Oracle Database has several configuration settings that must be fine-tuned for maximum performance.

  • SGA_TARGET: System Global Area (SGA) is a set of shared memory structures that govern various aspects of the database’s memory. SGA includes the database buffer cache, results cache, redo log buffer, and the streams pool. The SGA_TARGET setting represents the overall size of the SGA. When it is specified, Oracle automatically calculates the size of all SGA components. It’s important to set an optimal SGA_TARGET value to allow Oracle to perform efficient in-memory processing.
  • PROCESSES: This parameter indicates the maximum number of processes that can simultaneously connect to the Oracle instance. This includes all the background and user processes. The number of background processes may differ based on the enabled features. Some features require one process, whereas others require multiple. To set the right value for this parameter, add the background and user processes you expect to run.
  • SESSIONS: This setting indicates the maximum number of sessions the database instance can create. Oracle creates a new session for every login, which means that this setting essentially governs the maximum number of concurrent users. Set this value after carefully evaluating your concurrency needs. Oracle recommends the following formula to calculate an appropriate SESSIONS value:

    Estimated max concurrent users + number of background processes + an additional 10% for recursive sessions

  • UNDO_MANAGEMENT: In Oracle terminology, “Undo” is a space reserved for storing data used to undo changes to a database. Among other things, undo records are used to roll back a transaction, recover the database, and provide read consistency. The accepted values for the UNDO_MANAGEMENT setting are AUTO and MANUAL. It’s highly recommended to use AUTO, which instructs Oracle to perform undo space management and tuning automatically. According to Oracle, the MANUAL mode is only supported for backward compatibility and should be avoided.
  • Redo log file size: The redo log consists of two or more files that record all the changes made to a database instance. If an instance goes down, the redo log files can be used to recover it. The size of the redo log files can impact database performance. An adequately sized redo log file delivers better performance than an undersized one.

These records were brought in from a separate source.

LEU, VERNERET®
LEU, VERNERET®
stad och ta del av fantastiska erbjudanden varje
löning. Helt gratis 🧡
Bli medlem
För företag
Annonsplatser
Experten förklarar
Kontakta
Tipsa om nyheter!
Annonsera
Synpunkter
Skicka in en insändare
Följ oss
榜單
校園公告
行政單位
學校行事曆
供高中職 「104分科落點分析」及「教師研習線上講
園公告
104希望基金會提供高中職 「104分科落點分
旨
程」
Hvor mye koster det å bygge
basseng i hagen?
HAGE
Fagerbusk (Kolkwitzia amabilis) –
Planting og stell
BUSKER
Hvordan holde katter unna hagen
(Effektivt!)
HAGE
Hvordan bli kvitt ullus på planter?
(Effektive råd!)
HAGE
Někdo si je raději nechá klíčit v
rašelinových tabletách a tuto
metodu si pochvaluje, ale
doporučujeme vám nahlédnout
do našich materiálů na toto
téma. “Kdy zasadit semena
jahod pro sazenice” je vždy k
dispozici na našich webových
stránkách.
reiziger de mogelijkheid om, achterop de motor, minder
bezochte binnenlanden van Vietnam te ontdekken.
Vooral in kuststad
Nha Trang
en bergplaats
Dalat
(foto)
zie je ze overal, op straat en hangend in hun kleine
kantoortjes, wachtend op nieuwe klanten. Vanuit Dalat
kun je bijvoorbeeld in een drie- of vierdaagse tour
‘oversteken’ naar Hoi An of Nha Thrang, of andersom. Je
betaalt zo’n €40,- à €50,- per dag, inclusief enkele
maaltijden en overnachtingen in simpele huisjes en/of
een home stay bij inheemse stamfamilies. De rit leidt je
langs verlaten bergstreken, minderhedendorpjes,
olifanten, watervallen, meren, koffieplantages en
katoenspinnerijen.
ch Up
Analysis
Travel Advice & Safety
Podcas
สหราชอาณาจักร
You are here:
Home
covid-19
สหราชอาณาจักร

Oracle doesn’t offer a specific size recommendation, but they do suggest a range of 100 MB to a few GBs. The wide range indicates that you should size your redo log file based on the amount of redo your database generates.
  • Advanced table compression: Oracle’s advanced table compression allows you to reduce disk storage and increase performance.

Conclusion

Oracle is an enterprise-level RDBMS that has been supporting IT infrastructures for decades. It is multi-purpose, scalable, performant, fault-tolerant, and secure. The tuning best practices shared above can enable administrators and developers to leverage Oracle Database’s maximum potential.